# Remington R1 or Taurus PT1911?



## tomex30 (May 7, 2011)

Thoughts on these two. I was leaning more towards the Remington R1 but its going for $699 around here, saw the PT1911 today and it looks nice. I always hear mixed things about Taurus.


----------



## Shipwreck (Jan 26, 2006)

Do yourself a favor and skip the Taurus. I have seen WAY too many complaints about these, including complete parts breakages. The Remington is a nice 1911 for the money.


----------



## cooper623 (Feb 11, 2011)

I agree with shipwreck. Im not a fan of anything that taurus makes. You might get a gun that works, or you might not, either way the QC is pretty bad. Also, i dont like the cheap feel that they have. On the other hand, Remington makes great guns and I would say its definitely worth spending a little extra money to get a gun that you know will last a lifetime. Especially because they are relatively close in price.


----------



## tomex30 (May 7, 2011)

Ok going to go ahead and fork out some extra money. This will be my first 1911 and I'm having a difficult time choosing. Its going to be a target gun and for the dear lease. Thing springfields look nice, or should I go ahead a go for kimber. So many choices and I red good reviews on everything. Help me choose one please.


----------



## spanish073187 (Dec 22, 2010)

tomex30 said:


> Ok going to go ahead and fork out some extra money. This will be my first 1911 and I'm having a difficult time choosing. Its going to be a target gun and for the dear lease. Thing springfields look nice, or should I go ahead a go for kimber. So many choices and I red good reviews on everything. Help me choose one please.

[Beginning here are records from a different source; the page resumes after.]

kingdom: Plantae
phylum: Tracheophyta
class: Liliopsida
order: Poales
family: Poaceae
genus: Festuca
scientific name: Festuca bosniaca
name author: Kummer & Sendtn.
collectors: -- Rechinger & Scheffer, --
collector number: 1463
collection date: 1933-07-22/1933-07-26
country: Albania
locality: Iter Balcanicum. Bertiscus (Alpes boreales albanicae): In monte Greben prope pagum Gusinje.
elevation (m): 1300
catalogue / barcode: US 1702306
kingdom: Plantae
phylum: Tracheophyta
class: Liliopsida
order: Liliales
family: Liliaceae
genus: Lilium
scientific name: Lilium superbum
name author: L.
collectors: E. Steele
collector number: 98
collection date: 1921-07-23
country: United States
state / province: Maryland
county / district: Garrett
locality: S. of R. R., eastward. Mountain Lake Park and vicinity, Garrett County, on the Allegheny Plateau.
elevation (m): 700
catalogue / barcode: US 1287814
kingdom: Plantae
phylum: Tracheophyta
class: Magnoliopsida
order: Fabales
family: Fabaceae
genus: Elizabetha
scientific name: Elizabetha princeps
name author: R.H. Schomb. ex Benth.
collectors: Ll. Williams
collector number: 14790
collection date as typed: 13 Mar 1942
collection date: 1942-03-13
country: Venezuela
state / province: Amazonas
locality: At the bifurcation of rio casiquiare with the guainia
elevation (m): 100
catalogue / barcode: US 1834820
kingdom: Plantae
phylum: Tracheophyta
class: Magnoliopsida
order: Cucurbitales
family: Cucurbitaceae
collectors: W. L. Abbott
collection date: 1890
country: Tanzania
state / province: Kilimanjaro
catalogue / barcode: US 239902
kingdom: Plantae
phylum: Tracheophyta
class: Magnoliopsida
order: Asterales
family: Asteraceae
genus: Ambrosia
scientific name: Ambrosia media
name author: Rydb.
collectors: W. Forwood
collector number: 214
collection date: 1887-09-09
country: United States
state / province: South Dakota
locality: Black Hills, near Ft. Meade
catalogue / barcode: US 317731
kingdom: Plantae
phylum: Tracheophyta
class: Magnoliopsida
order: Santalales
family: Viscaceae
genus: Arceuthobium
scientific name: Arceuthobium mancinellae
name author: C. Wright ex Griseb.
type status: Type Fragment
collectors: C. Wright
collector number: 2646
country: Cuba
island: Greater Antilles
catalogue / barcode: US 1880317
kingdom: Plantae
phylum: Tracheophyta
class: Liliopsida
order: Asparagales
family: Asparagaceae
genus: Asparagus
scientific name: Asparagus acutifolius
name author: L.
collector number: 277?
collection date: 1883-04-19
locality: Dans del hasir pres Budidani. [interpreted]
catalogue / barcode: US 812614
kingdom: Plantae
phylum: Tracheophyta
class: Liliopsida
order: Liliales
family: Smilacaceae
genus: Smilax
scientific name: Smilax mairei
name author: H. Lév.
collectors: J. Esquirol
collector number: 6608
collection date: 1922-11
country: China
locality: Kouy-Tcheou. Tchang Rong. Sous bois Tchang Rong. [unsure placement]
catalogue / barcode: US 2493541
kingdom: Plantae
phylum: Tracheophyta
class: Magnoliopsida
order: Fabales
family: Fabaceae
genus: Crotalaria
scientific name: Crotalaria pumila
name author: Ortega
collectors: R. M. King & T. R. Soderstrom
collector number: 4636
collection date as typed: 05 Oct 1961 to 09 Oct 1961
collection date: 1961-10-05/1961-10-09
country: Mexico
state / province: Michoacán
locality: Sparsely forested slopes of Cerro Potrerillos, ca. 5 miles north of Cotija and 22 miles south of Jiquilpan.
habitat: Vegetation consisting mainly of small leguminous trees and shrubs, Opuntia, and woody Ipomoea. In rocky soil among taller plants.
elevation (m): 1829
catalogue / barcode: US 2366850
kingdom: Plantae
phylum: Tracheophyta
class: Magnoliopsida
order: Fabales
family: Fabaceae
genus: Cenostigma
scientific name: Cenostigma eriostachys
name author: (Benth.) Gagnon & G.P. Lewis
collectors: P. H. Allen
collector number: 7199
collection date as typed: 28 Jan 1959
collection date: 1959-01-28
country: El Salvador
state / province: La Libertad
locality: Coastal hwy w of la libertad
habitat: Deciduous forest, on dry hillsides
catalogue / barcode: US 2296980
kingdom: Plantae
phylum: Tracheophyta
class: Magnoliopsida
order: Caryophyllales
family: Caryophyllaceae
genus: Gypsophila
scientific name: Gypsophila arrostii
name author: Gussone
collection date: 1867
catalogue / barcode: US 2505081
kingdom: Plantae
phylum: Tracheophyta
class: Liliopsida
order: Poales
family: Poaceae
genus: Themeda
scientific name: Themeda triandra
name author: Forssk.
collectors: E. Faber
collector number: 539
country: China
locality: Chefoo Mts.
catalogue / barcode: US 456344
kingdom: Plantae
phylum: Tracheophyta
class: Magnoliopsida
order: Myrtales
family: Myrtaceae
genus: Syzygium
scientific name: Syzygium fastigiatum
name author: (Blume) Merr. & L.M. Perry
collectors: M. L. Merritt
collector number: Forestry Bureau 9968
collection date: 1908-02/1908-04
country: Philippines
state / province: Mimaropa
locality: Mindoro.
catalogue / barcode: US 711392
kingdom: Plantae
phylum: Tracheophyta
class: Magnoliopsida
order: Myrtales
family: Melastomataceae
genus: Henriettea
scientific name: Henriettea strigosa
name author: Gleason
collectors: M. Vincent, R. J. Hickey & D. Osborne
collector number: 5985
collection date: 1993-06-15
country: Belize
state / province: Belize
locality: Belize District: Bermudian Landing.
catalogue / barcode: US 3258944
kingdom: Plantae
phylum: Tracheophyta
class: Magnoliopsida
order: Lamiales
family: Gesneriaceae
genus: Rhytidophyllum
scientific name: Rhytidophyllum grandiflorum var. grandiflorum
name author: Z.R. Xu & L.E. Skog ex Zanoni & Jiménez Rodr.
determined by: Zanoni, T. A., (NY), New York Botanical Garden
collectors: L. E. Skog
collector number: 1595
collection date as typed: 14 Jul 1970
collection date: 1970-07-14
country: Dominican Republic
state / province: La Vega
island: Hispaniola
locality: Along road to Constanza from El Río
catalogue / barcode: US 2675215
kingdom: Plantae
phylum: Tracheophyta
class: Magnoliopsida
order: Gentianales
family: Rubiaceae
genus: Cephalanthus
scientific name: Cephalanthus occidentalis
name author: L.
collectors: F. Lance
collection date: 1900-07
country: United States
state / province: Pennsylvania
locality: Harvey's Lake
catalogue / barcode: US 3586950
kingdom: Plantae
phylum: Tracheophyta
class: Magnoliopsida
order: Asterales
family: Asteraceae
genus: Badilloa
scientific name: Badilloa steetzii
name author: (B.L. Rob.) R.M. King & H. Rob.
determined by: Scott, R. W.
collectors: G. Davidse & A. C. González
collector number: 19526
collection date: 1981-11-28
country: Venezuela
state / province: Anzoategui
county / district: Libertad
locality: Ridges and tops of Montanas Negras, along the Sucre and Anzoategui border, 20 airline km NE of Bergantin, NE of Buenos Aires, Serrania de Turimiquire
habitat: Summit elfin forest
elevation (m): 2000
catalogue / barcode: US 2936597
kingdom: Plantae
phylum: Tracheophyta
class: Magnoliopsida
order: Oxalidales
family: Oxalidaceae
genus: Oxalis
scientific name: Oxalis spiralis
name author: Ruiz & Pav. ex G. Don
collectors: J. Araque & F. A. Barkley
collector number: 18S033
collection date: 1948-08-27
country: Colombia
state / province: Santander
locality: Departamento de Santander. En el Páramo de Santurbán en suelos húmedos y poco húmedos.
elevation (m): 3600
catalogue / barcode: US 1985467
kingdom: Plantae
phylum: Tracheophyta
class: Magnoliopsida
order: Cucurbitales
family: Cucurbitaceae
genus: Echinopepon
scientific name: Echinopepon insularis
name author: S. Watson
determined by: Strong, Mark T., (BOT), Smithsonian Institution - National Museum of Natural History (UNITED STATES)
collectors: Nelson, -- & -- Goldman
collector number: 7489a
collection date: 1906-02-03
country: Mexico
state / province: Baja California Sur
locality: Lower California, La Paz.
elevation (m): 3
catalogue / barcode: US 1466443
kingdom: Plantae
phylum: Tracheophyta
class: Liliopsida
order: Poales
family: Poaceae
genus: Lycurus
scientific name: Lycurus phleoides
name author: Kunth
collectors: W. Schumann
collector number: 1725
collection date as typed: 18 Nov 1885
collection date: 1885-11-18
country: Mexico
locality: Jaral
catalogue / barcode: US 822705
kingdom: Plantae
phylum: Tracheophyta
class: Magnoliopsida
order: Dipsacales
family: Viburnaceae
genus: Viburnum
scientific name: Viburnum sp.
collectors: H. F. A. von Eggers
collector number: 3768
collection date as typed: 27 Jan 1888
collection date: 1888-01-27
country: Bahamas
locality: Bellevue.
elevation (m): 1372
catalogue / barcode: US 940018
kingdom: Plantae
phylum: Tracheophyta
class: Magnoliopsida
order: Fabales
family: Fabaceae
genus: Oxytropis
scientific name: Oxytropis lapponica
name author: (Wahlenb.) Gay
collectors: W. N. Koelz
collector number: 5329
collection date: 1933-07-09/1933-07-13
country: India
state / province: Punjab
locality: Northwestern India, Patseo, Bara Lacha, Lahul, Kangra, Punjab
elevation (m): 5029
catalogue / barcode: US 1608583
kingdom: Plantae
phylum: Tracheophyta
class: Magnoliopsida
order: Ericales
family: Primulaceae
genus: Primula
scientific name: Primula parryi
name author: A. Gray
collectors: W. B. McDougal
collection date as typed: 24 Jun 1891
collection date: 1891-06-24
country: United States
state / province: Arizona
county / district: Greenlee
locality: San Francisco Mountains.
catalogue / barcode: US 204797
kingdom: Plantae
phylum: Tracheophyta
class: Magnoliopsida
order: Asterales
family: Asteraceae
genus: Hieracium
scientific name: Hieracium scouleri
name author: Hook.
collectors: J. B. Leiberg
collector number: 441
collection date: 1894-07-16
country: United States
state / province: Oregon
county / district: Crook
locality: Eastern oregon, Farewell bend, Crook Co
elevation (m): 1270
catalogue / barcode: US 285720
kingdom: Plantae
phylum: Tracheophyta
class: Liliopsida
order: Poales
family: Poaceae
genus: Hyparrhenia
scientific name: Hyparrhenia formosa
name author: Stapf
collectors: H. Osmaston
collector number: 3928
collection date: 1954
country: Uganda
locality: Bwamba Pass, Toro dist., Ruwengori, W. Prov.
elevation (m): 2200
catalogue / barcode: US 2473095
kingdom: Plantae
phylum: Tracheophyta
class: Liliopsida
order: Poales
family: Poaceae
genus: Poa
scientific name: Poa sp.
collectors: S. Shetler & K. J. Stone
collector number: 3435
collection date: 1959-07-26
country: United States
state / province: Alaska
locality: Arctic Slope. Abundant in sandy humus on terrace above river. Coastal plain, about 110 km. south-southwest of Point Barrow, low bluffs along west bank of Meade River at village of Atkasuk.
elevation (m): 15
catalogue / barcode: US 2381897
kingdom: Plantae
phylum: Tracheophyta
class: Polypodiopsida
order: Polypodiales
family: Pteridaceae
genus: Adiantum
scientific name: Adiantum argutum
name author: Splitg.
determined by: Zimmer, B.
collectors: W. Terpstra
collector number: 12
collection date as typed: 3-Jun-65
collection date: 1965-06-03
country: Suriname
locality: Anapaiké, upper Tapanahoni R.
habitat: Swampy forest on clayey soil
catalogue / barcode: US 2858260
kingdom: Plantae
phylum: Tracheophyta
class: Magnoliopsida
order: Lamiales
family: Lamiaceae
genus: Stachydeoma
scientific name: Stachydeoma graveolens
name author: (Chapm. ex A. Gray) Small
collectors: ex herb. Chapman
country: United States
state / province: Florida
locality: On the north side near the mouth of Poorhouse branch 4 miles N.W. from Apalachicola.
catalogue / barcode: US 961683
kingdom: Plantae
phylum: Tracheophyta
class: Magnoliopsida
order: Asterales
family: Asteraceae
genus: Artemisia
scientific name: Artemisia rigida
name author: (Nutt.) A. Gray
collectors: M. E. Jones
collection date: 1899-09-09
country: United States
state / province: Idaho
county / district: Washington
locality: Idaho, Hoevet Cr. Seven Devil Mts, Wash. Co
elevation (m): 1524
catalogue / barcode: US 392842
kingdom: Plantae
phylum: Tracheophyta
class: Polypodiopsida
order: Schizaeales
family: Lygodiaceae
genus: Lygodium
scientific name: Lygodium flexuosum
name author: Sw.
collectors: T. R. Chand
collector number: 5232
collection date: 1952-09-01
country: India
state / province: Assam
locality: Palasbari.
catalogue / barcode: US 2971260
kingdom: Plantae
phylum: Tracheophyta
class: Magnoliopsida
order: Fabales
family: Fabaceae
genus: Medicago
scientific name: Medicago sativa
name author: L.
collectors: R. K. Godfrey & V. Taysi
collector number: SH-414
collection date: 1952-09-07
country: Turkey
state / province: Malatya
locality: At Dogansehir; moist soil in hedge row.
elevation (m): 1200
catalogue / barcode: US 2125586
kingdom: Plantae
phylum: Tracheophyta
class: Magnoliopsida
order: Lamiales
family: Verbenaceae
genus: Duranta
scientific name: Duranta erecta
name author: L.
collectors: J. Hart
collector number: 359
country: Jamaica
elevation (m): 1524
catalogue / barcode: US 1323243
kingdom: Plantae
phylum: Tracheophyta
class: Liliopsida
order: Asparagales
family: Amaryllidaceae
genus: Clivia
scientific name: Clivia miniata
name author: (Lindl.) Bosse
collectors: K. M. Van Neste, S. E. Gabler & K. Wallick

You cant go wrong with either Springfield or Kimber. I have a Pro Carry II and a Stainless II Kimber, and love them both. The Kimbers are kinda finicky though the first 300-500 rounds just because they are build to tight tolerances, standard Kimber break in is about 500 rounds. I don't have any experience with Springfield other than their XD series, but do have a few buddies who love their SA 1911's also. In the end choosing between the two, it just a matter of what you like and what feels best in your hands.


----------



## cooper623 (Feb 11, 2011)

personally, i like kimber and feel that they are really a cut above the springfields in terms of the overall feel and value for the price that you pay. But, as spanish stated above, they are really both great guns, the only thing that REALLY separates them is opinion. Although, i would strongly suggest handling and dry firing both because that will tell you a lot about which one you like more.


----------



## Bamacraig (Aug 13, 2010)

I had a Taurus PT111 and it was a piece of sh--! I now have a Taurus PT1911 and it is a true 1911 that will eat any 45 and sling it through the middle of any target. The reason I bought the PT1911 was that I got it for $450 new. I say get what you feel comfortable with.


----------



## Overkill0084 (Nov 28, 2010)

Some people have bought a Taurus and wonder what all the fuss is about. Others know. 
With Taurus, stay away from:
The ones built on Friday afternoon & the ones built first thing Monday. 
The ones built during Carnival. 
The ones built immediately before or after any major holiday or celabration. 
The ones built on the days the Quality Assurance guy was hung over. 
Aside for those, you should be fine. 

The Remingtons seem to be ok. SA Mil Spec might be worth a look as well.


----------



## spanish073187 (Dec 22, 2010)

Overkill0084 said:


> Some people have bought a Taurus and wonder what all the fuss is about. Others know.
> With Taurus, stay away from:
> The ones built on Friday afternoon & the ones built first thing Monday.
> The ones built during Carnival.
> ...


LOL I think that covers it.


----------



## Rocker (Sep 22, 2009)

Remington all the way. 
Springfield also has some nice guns in that price range.


----------



## recoilguy (Apr 30, 2009)

I would certianly buy the reminton if it were me......my two choices in that price point would be Remington R1 and Ruger SR1911

RCG


----------



## Trooper Joe (Aug 4, 2009)

*Reminton R1*

I was sort of waiting for a Ruger 1911 to be available when I started reading about the Remington R1. Found one at my local shop and bougt it a couple of weeks ago.

Took it to the range and found that it fed everything I fed it. Use the stock, very nice, magazines as well as some new Wilson magazines and some stock, gun show 7 rd mags. Everyting worked.

The gun is very accurate and after only 50 rounds or so, the trigger is as nice as anything I have every shot in a 1911.

After the R1 proved itself, I dressed it up with some USN grips I had. Used to carry one of the original Remington Rand 1911s while on shore patrol duty in the Navy in the early 1960s.

Trooper Joe


----------